# [Records to use]

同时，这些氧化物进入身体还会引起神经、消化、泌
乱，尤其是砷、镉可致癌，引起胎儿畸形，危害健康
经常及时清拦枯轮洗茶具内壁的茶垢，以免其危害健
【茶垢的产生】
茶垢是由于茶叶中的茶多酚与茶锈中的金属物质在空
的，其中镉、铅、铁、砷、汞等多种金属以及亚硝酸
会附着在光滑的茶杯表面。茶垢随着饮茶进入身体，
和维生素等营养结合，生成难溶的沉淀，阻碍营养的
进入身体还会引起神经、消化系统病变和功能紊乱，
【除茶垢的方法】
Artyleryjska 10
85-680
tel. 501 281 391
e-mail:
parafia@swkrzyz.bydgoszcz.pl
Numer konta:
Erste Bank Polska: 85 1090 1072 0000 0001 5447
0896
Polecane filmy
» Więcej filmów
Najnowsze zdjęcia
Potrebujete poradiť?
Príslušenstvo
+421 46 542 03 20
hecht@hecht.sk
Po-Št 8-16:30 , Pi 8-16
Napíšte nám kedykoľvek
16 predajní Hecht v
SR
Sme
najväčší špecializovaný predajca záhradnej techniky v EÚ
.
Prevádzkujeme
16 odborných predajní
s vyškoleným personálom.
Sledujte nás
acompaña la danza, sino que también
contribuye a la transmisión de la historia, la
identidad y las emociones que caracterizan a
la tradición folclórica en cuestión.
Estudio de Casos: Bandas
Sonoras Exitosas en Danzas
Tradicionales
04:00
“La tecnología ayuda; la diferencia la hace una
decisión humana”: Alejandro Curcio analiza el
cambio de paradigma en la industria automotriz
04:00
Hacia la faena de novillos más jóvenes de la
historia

# [Work task]
Please filter the entries above down to the lines holding "predajní" and copy them.

# [Reply to the exercise]
16 predajní Hecht v
16 odborných predajní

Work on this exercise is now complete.